■ **Task item**
Where the data below begins, start duplicating lines exactly, and finish with the line containing "TABLE 2 | Growth"; add nothing else. Leave the pictures out.
· · ·
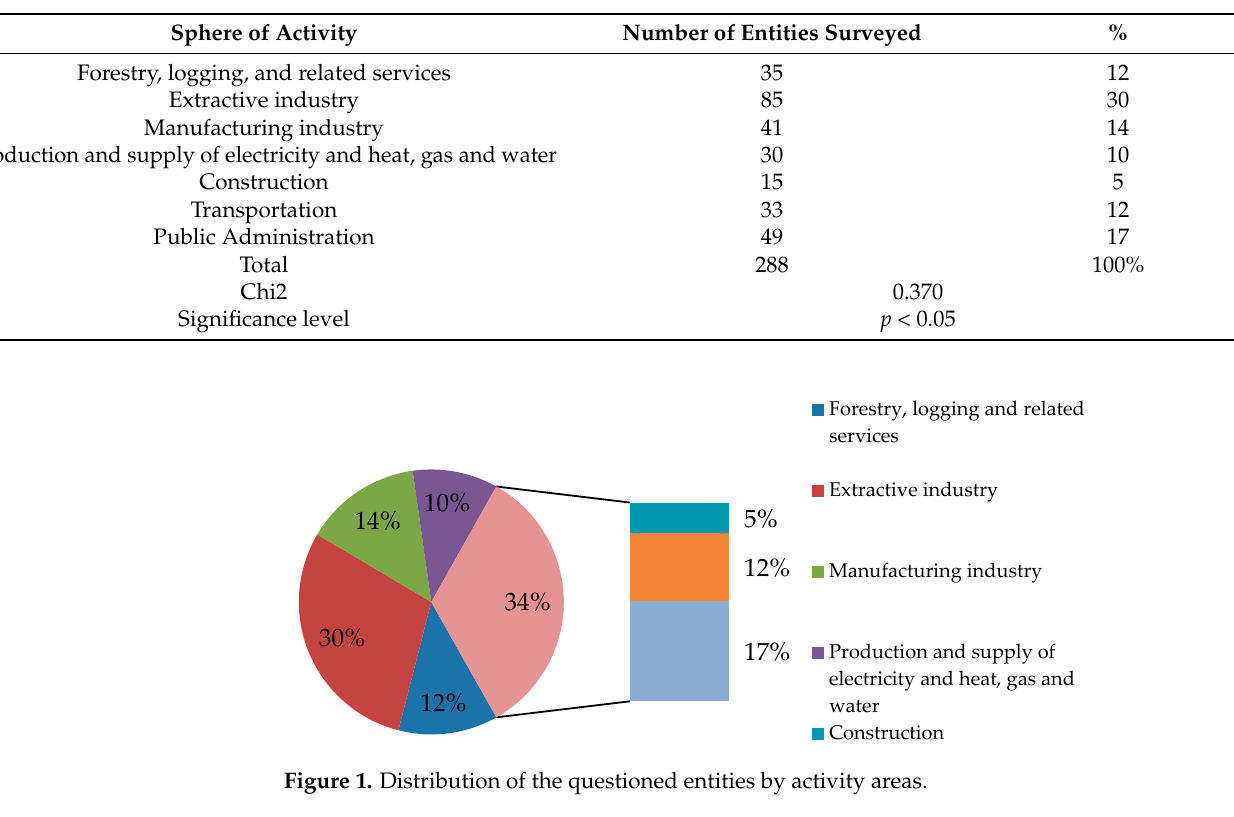
Table 3. Entities surveyed.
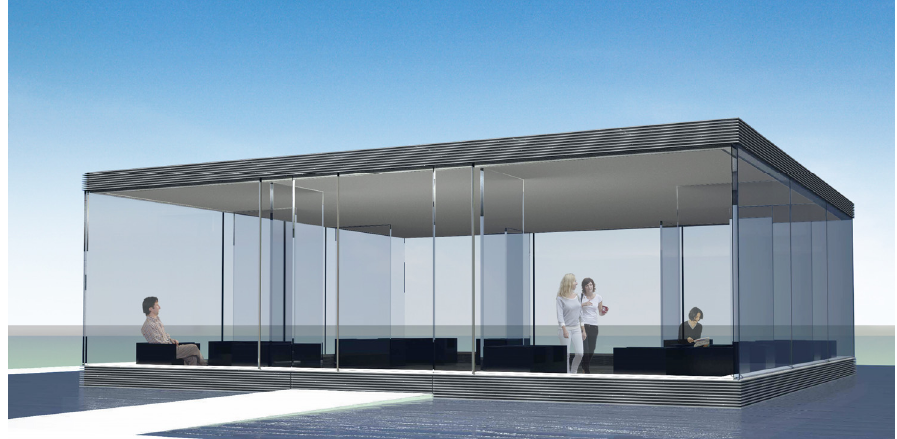
Figure 14: Kravis Center, Living Room (Rafael Vinoly Architects)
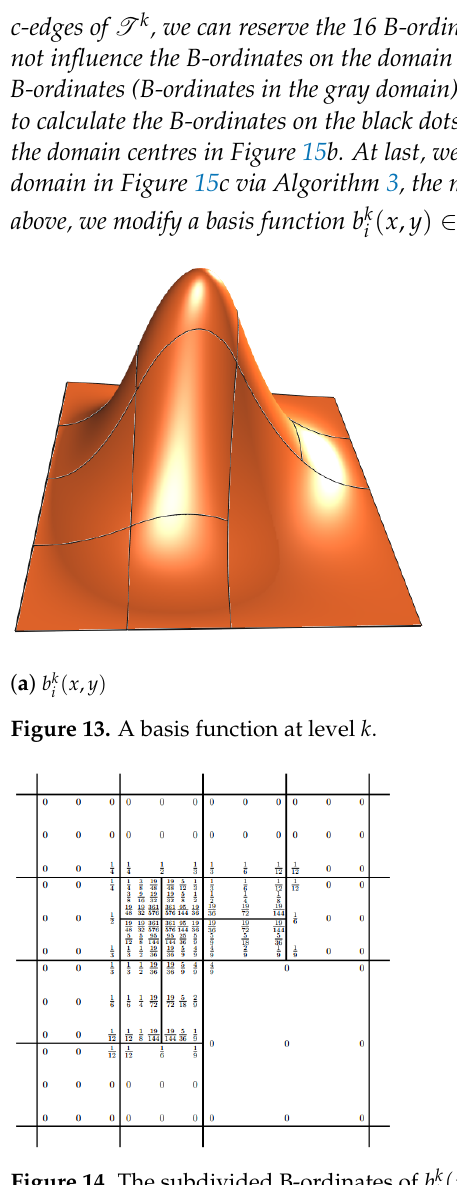
Figure 14. The subdivided B-ordinates of b k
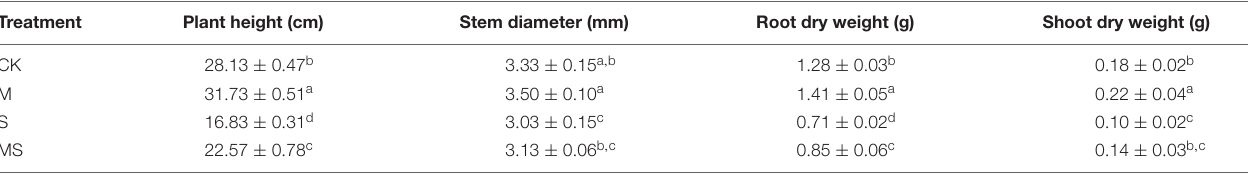
TABLE 2 | Growth parameters of watermelon inoculated (M, MS) or non-inoculated (CK, S) seedlings with AMF Funneliformis mosseae and subjected (S, MS) or not (CK, M) to salinity-alkalinity stress. Treatment Plant height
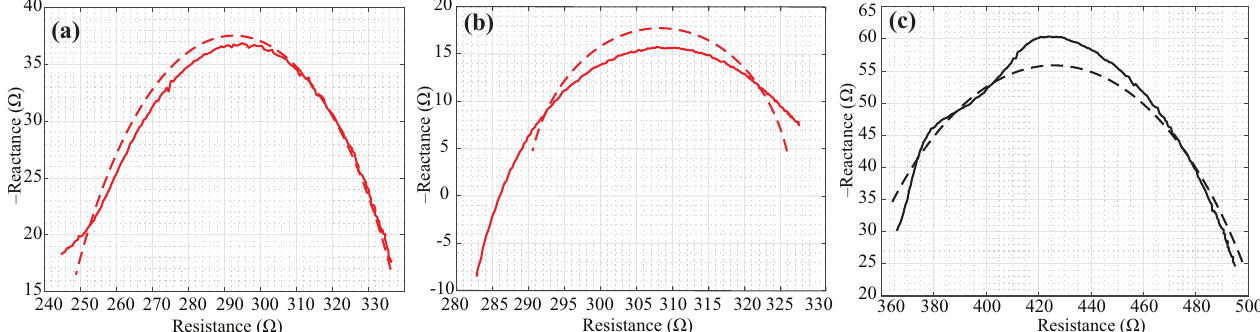
Figure 3. Samples of participant data excluded (solid) from statistical analysis due to ( a ) high-frequency hook artifact, ( b ) positive high-frequency reactance, and ( c ) motion artifacts. Simulations using identified Cole-impedance parameters (dashed) shown to highlight poor fitting for datasets with these characteristics.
· · ·
■ **Written answer**
Table 3. Entities surveyed.
Figure 14: Kravis Center, Living Room (Rafael Vinoly Architects)
Figure 14. The subdivided B-ordinates of b k
TABLE 2 | Growth parameters of watermelon inoculated (M, MS) or non-inoculated (CK, S) seedlings with AMF Funneliformis mosseae and subjected (S, MS) or not (CK, M) to salinity-alkalinity stress. Treatment Plant height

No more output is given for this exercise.